Sur quelques vitrines d’Eugène Atget : fascination surréaliste
par Clément Chéroux

Il en va tout autrement dans le champ artistique. C’est précisément au milieu des années 1920 que les surréalistes commencèrent à se passionner pour les reflets des vitrines et que les phénomènes de réflexion se retrouvèrent au cœur des questionnements d’avant-garde. Dans son Paysan de Paris, publié en 1926, Louis Aragon consacre ainsi plusieurs pages à décrire les télescopages visuels que produisent les vitrines des passages. Dans un article de 1928, intitulé « Les spectacles de la rue », Robert Desnos s’attarde également sur ces « étonnantes vitrines », « plus nombreuses à Paris que nulle part ailleurs » et où « la vie se reflète irréelle […] avec les apparences du rêve ».
Au même moment, quelques photographes proches des avant-gardes commencent à photographier les reflets des devantures. Quatre ans plus tard, l’un des manifestes de la nouvelle photographie, le Es kommt der neue fotograf ! de Werner Gräff, exhorte même ses lecteurs à photographier les reflets.
Le reflet a désormais intégré la gamme esthétique des avant-gardes photographiques. Il va devenir, dans les années 1930, un véritable leitmotiv moderne. Berenice Abbott, Henri Cartier-Bresson, Florence Henri, Germaine Krull ou encore Dora Maar, Roland Penrose et quelques autres, réalisent des séries de vitrines ou les reflets sont omniprésents. Dans les années 1940, le thème s’exporte aux Etats-Unis et réapparaît dans les images de Lisette Model ou de Louis Faurer. L’engouement pour les réverbérations à la devanture des magasins ne s’est, depuis, pas amenuisé.

### Liste des items
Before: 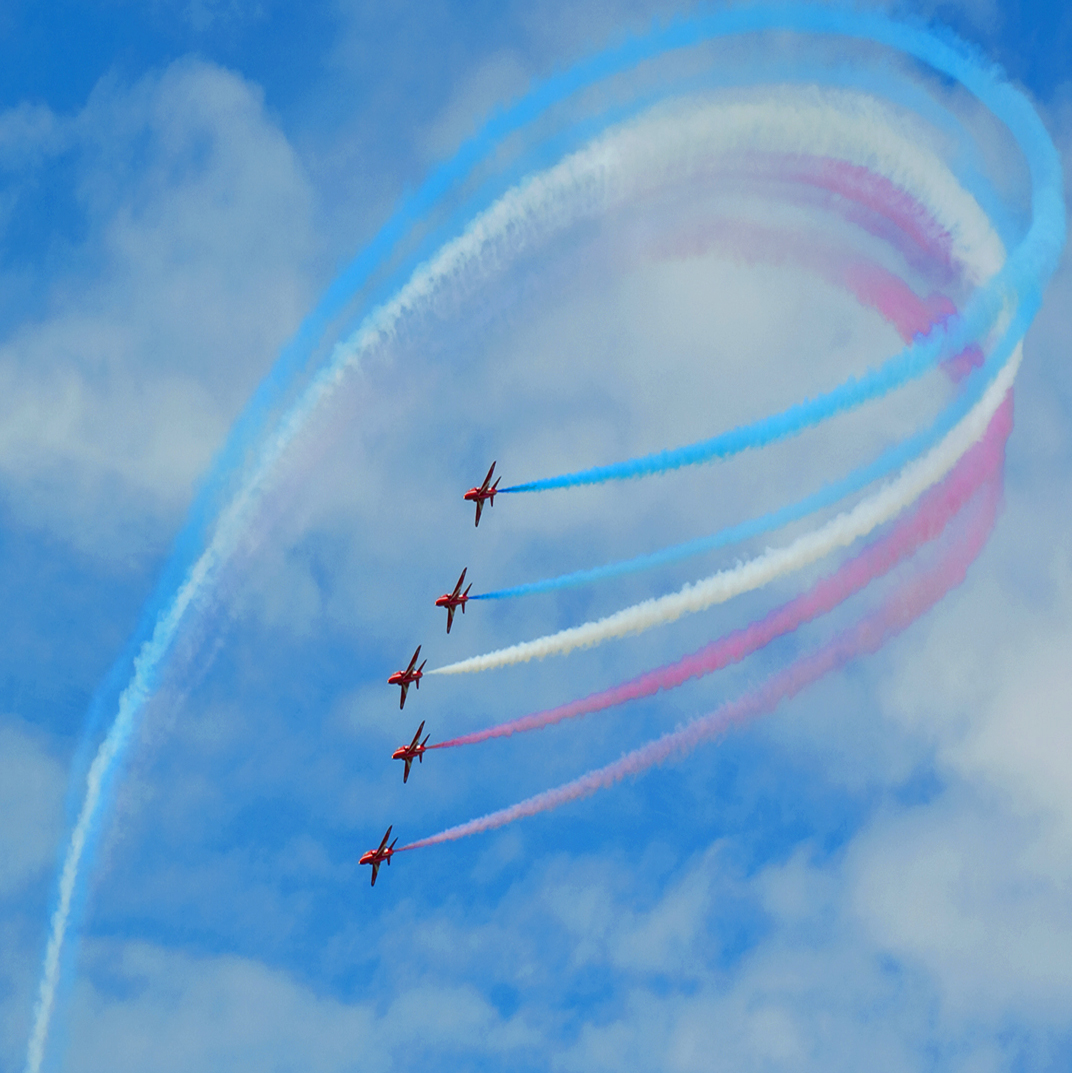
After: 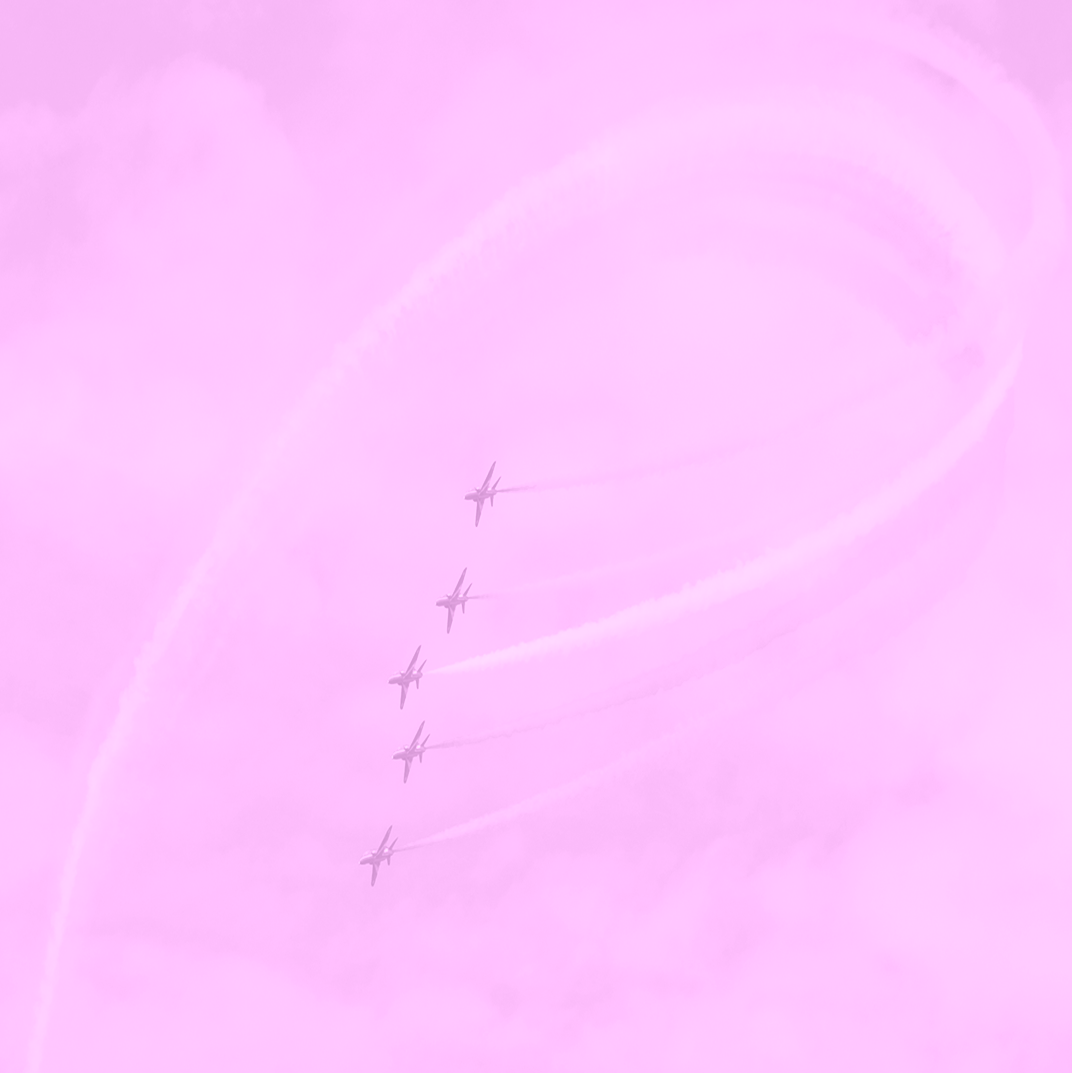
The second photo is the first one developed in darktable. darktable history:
==
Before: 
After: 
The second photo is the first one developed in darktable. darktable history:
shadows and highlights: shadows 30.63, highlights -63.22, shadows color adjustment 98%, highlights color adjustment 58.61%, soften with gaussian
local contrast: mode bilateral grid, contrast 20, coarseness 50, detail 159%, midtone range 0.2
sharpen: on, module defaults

### Consigne
Extrayez du texte fourni, sans rien y changer, le passage compris entre « Au même moment, quelques » et « depuis, pas amenuisé. », ces deux segments inclus.

### Réponse attendue
Au même moment, quelques photographes proches des avant-gardes commencent à photographier les reflets des devantures. Quatre ans plus tard, l’un des manifestes de la nouvelle photographie, le Es kommt der neue fotograf ! de Werner Gräff, exhorte même ses lecteurs à photographier les reflets.
Le reflet a désormais intégré la gamme esthétique des avant-gardes photographiques. Il va devenir, dans les années 1930, un véritable leitmotiv moderne. Berenice Abbott, Henri Cartier-Bresson, Florence Henri, Germaine Krull ou encore Dora Maar, Roland Penrose et quelques autres, réalisent des séries de vitrines ou les reflets sont omniprésents. Dans les années 1940, le thème s’exporte aux Etats-Unis et réapparaît dans les images de Lisette Model ou de Louis Faurer. L’engouement pour les réverbérations à la devanture des magasins ne s’est, depuis, pas amenuisé.